The IOM released its
latest set of recommendations on diet and physical activity earlier
this month. In addition to advising that Americans reduce their
caloric intake and try to eliminate saturated fats and added sugars
from their diet, the panel also said that people should exercise
for 60 minutes each day to maintain maximum cardiovascular health
and prevent weight gain.
Yet, in making their
blanket 60-minute recommendation--double that of the 1996 US Surgeon
General's recommendation of 30 minutes of exercise on most days
of the week--the panel failed to address individual variation
in health and weight benefits from exercise, ACSM experts said
on Wednesday during a telephone media briefing.
"Even for the limited
objective of preventing unhealthy weight gain, clearly there are
some people who never exercise and never gain weight," said Dr.
Steven Blair, scientific editor of the Surgeon General's 1996
Report on Physical Activity and Health. "Clearly there must be
individual variation (and) genetic factors that require some people
to get more (exercise) than others."
Further, the IOM report
states that 30 minutes of activity may not be enough to maintain
a healthy weight and benefit from all the purported health effects
of exercise.
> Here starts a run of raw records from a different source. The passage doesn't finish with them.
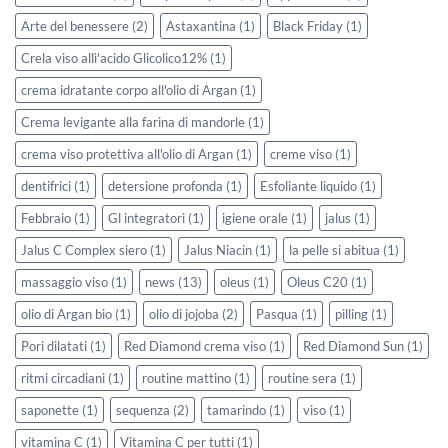
Arte del benessere
(2)
Astaxantina
(1)
Black Friday
(1)
Crela viso allì'acido Glicolico12%
(1)
crema idratante corpo all'olio di Argan
(1)
Crema levigante alla farina di mandorle
(1)
crema viso protettiva all'olio di Argan
(1)
creme viso
(1)
dentifrici
(1)
detersione profonda
(1)
Esfoliante liquido
(1)
Febbraio
(1)
Gl integratori
(1)
igiene orale
(1)
jalus
(1)
Jalus C Complex siero
(1)
Jalus Niacin
(1)
la pelle si abitua
(1)
massaggio viso
(1)
news
(13)
oleus
(1)
Oleus C20
(1)
olio di Argan bio
(1)
olio di jojoba
(2)
Pasqua
(1)
pilling
(1)
Pori dilatati
(1)
Red Diamond crema viso
(1)
Red Diamond Sun
(1)
ritmi circadiani
(1)
routine mattino
(1)
routine sera
(1)
saponette
(1)
sequenza
(2)
tamarindo
(1)
viso
(1)
vitamina C
(1)
Vitamina C per tutti
(1)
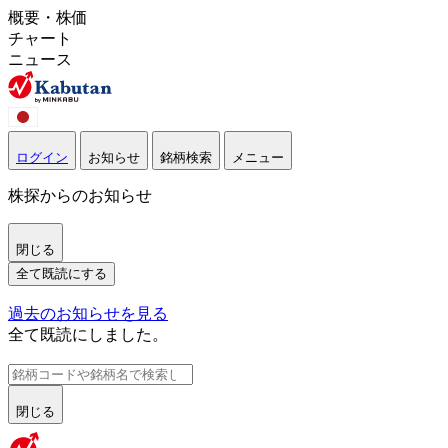
概要・株価
チャート
ニュース
ログイン
お知らせ
銘柄検索
メニュー
株探からのお知らせ
閉じる
全て既読にする
過去のお知らせを見る
全て既読にしました。
閉じる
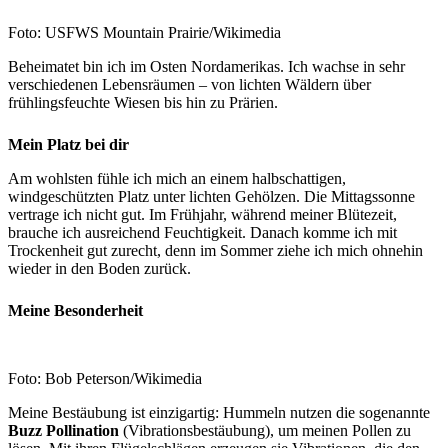
Foto: USFWS Mountain Prairie/Wikimedia
Beheimatet bin ich im Osten Nordamerikas. Ich wachse in sehr
verschiedenen Lebensräumen – von lichten Wäldern über
frühlingsfeuchte Wiesen bis hin zu Prärien.
Mein Platz bei dir
Am wohlsten fühle ich mich an einem halbschattigen,
windgeschützten Platz unter lichten Gehölzen. Die Mittagssonne
vertrage ich nicht gut. Im Frühjahr, während meiner Blütezeit,
brauche ich ausreichend Feuchtigkeit. Danach komme ich mit
Trockenheit gut zurecht, denn im Sommer ziehe ich mich ohnehin
wieder in den Boden zurück.
Meine Besonderheit
Foto: Bob Peterson/Wikimedia
Meine Bestäubung ist einzigartig: Hummeln nutzen die sogenannte
Buzz Pollination
(Vibrationsbestäubung), um meinen Pollen zu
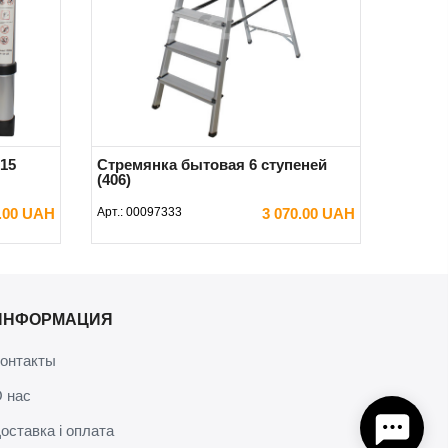
15
Стремянка бытовая 6 ступеней
(406)
0.00 UAH
Арт.:
00097333
3 070.00 UAH
В КОРЗИНУ
ИНФОРМАЦИЯ
онтакты
 нас
оставка і оплата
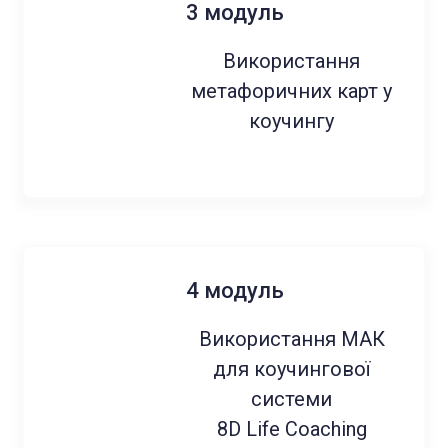
3 модуль
Використання
метафоричних карт у
коучингу
4 модуль
Використання МАК
для коучингової
системи
8D Life Coaching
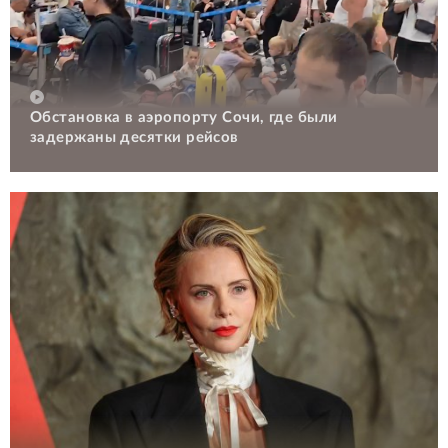
Обстановка в аэропорту Сочи, где были
задержаны десятки рейсов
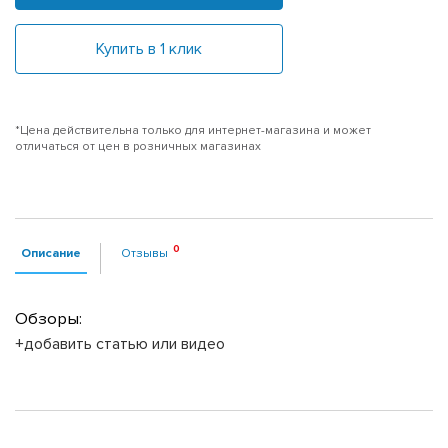
Купить в 1 клик
*Цена действительна только для интернет-магазина и может
отличаться от цен в розничных магазинах
Описание
Отзывы
Обзоры:
+добавить статью или видео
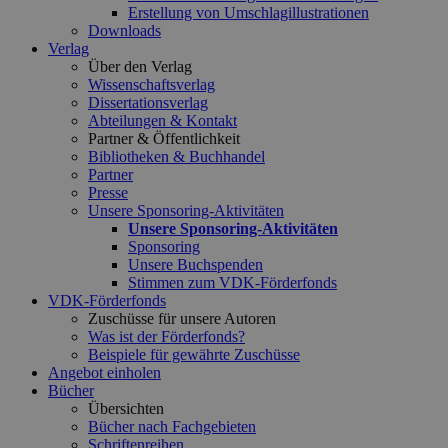
Erstellung von Umschlagillustrationen
Downloads
Verlag
Über den Verlag
Wissenschaftsverlag
Dissertationsverlag
Abteilungen & Kontakt
Partner & Öffentlichkeit
Bibliotheken & Buchhandel
Partner
Presse
Unsere Sponsoring-Aktivitäten
Unsere Sponsoring-Aktivitäten
Sponsoring
Unsere Buchspenden
Stimmen zum VDK-Förderfonds
VDK-Förderfonds
Zuschüsse für unsere Autoren
Was ist der Förderfonds?
Beispiele für gewährte Zuschüsse
Angebot einholen
Bücher
Übersichten
Bücher nach Fachgebieten
Schriftenreihen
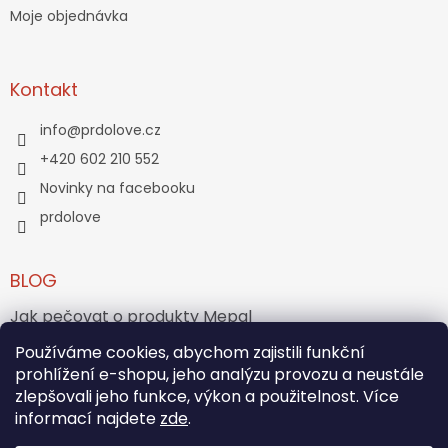
Moje objednávka
Kontakt
info
@
prdolove.cz
+420 602 210 552
Novinky na facebooku
prdolove
BLOG
Jak pečovat o produkty Mepal
Jak vznikl medvídek Teddy Bear?
Používáme cookies, abychom zajistili funkční
prohlížení e-shopu, jeho analýzu provozu a neustále
zlepšovali jeho funkce, výkon a použitelnost. Více
ARCHIV
informací najdete
zde
.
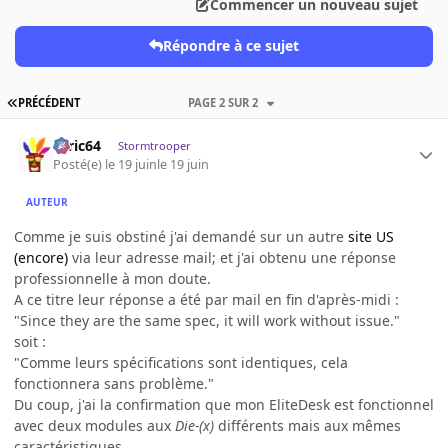
Commencer un nouveau sujet
Répondre à ce sujet
PRÉCÉDENT
PAGE 2 SUR 2
ceric64
Stormtrooper
Posté(e)
le 19 juin
le 19 juin
AUTEUR
Comme je suis obstiné j'ai demandé sur un autre
site US
(encore)
via leur adresse mail; et j'ai obtenu une réponse
professionnelle à mon doute.
A ce titre leur réponse a été par mail en fin d'après-midi :
"Since they are the same spec, it will work without issue."
soit :
"Comme leurs spécifications sont identiques, cela
fonctionnera sans problème."
Du coup, j'ai la confirmation que mon EliteDesk est fonctionnel
avec deux modules aux
Die-(x)
différents mais aux mêmes
caractéristiques.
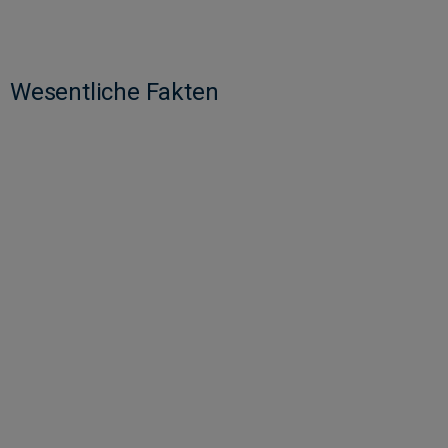
Wesentliche Fakten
Blair agrees that a half-hour of regular exercise
may not give exercisers "maximal" health benefits, but he added
that it is not known how much exercise is required for "maximal"
benefit.
In fact, there is little
evidence that 60 minutes--or any other amount of time--spent in
moderate exercise can provide individuals with maximum health
benefits, according to Blair. Meanwhile, the evidence backing
the 30-minute recommendation is "very strong, and getting stronger
every day," he said.
As it stands, exercising
for 30 minutes on most days of the week--whether in one half-hour
block or three 10-minute spurts--is known to lower a person's
risk of heart disease, stroke and hypertension as well as prevent
diabetes and delay death from any cause, Blair said.
As for determining how
much exercise is needed to prevent weight gain, there are two
easy ways to find out, Blair said: "belts and bathroom scales."